|Photo by Madison Myers|
This was my first attempt at making Biscotti, and it wasn't as scary as I expected! It was pretty easy to make and it turned out great! This is not the same as the biscotti you buy at the grocery store. This biscotti won't break your teeth! I love it! The cranberries and pistachios work very well together, and I took it a step further by dipping some of them in white chocolate because, let's face it, white chocolate makes everything BETTER!
- Preheat the oven to 300 degrees F (150 degrees C).
- In a large bowl, mix together oil and sugar until well blended. Mix in the vanilla and almond extracts, then beat in the eggs. Combine flour, salt, and baking powder; gradually stir into egg mixture. Mix in cranberries and nuts by hand.
- Divide dough in half. Form two logs (12x2 inches) on a cookie sheet that has been lined with parchment paper. Dough may be sticky; wet hands with cool water to handle dough more easily.
- Bake for 35 minutes in the preheated oven, or until logs are light brown. Remove from oven, and set aside to cool for 10 minutes. Reduce oven heat to 275 degrees F (135 degrees C).
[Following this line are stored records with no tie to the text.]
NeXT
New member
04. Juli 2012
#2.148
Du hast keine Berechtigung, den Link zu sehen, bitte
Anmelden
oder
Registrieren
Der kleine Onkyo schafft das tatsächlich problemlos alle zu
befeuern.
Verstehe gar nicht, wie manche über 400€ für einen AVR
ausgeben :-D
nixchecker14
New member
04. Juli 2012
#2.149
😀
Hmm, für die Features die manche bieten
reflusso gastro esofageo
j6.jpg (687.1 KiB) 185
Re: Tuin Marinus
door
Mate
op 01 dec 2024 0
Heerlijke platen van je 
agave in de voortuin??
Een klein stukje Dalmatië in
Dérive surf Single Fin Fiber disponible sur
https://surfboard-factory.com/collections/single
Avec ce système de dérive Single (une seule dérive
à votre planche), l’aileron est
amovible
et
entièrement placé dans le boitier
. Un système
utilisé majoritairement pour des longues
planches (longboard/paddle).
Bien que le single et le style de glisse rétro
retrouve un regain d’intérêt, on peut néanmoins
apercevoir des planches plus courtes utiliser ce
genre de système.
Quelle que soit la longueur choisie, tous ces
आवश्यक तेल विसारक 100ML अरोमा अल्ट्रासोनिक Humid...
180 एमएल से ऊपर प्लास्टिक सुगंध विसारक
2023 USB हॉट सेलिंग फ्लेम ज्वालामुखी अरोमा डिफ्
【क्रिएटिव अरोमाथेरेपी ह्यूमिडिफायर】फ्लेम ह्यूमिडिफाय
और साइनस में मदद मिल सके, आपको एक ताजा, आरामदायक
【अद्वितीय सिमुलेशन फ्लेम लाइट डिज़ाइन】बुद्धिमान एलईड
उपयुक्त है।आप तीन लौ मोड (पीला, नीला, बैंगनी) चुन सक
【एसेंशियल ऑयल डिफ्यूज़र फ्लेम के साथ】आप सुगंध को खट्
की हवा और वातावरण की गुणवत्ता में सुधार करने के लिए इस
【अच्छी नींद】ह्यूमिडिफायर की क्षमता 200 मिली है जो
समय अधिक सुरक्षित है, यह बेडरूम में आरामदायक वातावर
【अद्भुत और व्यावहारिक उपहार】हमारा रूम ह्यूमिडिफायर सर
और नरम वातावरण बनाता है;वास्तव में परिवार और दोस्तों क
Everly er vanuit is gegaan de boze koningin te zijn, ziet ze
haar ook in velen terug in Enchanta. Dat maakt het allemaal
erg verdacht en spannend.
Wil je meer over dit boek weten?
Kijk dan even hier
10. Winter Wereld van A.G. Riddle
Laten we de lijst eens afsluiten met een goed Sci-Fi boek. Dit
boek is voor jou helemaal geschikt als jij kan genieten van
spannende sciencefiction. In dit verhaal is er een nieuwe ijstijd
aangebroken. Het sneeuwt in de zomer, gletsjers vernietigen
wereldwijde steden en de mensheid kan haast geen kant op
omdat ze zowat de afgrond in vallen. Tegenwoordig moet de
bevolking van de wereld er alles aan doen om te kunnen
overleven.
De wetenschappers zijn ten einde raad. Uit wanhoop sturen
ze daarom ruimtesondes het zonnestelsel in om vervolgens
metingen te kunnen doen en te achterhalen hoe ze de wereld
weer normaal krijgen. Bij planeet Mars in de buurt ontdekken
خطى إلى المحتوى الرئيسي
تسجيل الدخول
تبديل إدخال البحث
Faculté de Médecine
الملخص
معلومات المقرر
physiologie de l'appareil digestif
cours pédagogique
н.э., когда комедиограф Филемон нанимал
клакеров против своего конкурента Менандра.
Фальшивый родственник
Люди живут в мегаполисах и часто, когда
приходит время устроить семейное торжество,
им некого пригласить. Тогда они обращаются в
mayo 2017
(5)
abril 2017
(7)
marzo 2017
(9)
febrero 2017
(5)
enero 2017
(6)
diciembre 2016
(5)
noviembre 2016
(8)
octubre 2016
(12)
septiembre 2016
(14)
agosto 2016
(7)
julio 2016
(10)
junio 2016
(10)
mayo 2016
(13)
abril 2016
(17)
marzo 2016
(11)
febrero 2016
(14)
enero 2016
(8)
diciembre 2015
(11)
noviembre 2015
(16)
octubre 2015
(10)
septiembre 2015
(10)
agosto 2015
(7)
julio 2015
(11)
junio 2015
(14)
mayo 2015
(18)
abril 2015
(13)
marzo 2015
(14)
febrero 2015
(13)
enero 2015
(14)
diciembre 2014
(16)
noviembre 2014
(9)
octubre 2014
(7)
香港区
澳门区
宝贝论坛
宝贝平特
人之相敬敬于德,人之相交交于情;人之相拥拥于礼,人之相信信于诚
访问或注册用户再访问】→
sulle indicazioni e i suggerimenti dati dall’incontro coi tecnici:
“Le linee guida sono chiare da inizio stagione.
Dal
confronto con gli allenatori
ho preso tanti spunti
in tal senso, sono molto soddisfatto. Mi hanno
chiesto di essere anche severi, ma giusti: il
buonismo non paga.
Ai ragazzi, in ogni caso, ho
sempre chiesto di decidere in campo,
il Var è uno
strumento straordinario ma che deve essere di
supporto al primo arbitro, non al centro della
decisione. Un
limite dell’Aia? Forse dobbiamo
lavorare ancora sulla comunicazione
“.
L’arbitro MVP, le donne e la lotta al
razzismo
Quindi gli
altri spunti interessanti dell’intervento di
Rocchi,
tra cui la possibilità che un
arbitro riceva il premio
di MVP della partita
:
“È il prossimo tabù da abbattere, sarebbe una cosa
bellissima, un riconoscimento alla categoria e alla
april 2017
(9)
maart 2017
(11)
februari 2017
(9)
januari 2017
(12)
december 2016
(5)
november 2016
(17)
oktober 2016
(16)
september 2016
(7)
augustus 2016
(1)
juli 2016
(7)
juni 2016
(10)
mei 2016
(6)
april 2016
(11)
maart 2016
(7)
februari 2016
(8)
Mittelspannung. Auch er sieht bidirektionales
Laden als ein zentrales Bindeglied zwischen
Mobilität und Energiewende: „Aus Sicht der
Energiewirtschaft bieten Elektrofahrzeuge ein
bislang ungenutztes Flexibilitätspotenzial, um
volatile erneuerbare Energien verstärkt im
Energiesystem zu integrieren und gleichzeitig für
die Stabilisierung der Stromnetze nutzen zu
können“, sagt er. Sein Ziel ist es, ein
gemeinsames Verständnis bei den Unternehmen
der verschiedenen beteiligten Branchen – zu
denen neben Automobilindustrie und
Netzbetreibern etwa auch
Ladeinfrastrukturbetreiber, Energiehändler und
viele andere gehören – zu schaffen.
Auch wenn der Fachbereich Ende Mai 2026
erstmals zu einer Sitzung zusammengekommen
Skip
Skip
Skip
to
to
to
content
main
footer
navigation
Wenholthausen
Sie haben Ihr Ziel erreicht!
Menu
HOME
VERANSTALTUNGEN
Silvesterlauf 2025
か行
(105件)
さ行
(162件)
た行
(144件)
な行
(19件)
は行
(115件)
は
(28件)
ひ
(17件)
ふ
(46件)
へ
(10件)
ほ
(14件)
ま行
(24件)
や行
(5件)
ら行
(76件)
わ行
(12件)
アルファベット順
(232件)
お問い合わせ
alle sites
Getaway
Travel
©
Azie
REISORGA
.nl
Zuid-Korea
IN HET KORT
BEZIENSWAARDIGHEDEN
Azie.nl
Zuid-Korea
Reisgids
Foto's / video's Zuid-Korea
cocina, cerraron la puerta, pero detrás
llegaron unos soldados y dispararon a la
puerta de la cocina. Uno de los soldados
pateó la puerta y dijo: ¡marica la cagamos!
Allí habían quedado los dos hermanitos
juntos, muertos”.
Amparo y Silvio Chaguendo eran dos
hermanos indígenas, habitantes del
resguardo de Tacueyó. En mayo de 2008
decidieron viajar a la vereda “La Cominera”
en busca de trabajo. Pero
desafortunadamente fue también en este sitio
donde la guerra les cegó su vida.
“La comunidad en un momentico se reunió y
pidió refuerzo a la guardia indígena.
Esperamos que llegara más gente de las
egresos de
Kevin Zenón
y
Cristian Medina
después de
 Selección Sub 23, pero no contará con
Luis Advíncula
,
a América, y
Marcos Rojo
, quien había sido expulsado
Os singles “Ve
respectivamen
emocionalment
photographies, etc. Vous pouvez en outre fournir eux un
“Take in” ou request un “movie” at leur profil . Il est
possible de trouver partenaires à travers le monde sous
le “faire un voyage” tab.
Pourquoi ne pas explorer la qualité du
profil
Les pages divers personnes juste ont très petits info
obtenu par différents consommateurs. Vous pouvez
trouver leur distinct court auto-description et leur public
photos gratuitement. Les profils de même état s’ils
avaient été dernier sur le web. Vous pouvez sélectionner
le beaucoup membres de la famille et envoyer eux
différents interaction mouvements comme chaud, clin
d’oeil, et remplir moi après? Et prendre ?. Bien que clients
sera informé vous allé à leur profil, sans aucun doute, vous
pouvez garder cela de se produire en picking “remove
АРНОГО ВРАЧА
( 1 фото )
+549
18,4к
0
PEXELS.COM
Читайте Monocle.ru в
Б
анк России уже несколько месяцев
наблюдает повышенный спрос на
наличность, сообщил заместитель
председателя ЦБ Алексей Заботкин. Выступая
- Cut logs on diagonal into 3/4 inch thick slices. Use a large, sharp knife and push down on knife to cut. Sawing the knife will break the biscotti, so be careful. Lay on sides on parchment covered cookie sheet. Bake approximately 8 to 10 minutes, or until dry; cool.
- To dip in white chocolate, melt 1/2 cup of white chocolate chips with a tablespoon of oil and melt slowly, stirring constantly, in saucepan on stove top or in the microwave. For the microwave, melt on medium power in 30 second intervals stirring well in between until melted. Add more oil if too thick. It is always important to melt slowly and stir often so the chocolate doesn't seize up. Dip biscotti as soon as chocolate is melted.